== PROBLEM STATEMENT ==
Every line below needs to be printed again exactly, without any of its pictures.

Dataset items
══════
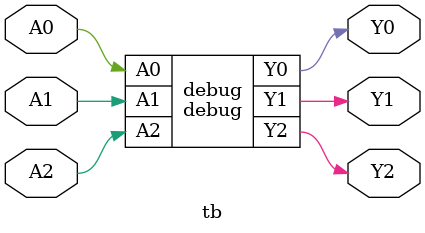
<source format=v>
`timescale 1ns/1ps

module debug(
    input wire A0, A1, A2,
    output wire Y0, Y1, Y2
);

endmodule

module tb(
    input wire A0, A1, A2,
    output wire Y0, Y1, Y2
);

   debug debug (.A0(A0), .A1(A1), .A2(A2), .Y0(Y0), .Y1(Y1), .Y2(Y2));

    initial begin
        $dumpfile("debug.vcd");
        $dumpvars (0);
    end

endmodule

</source>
══════
== WORKED SOLUTION ==
<source format=v>
`timescale 1ns/1ps

module debug(
    input wire A0, A1, A2,
    output wire Y0, Y1, Y2
);

endmodule

module tb(
    input wire A0, A1, A2,
    output wire Y0, Y1, Y2
);

   debug debug (.A0(A0), .A1(A1), .A2(A2), .Y0(Y0), .Y1(Y1), .Y2(Y2));

    initial begin
        $dumpfile("debug.vcd");
        $dumpvars (0);
    end

endmodule

</source>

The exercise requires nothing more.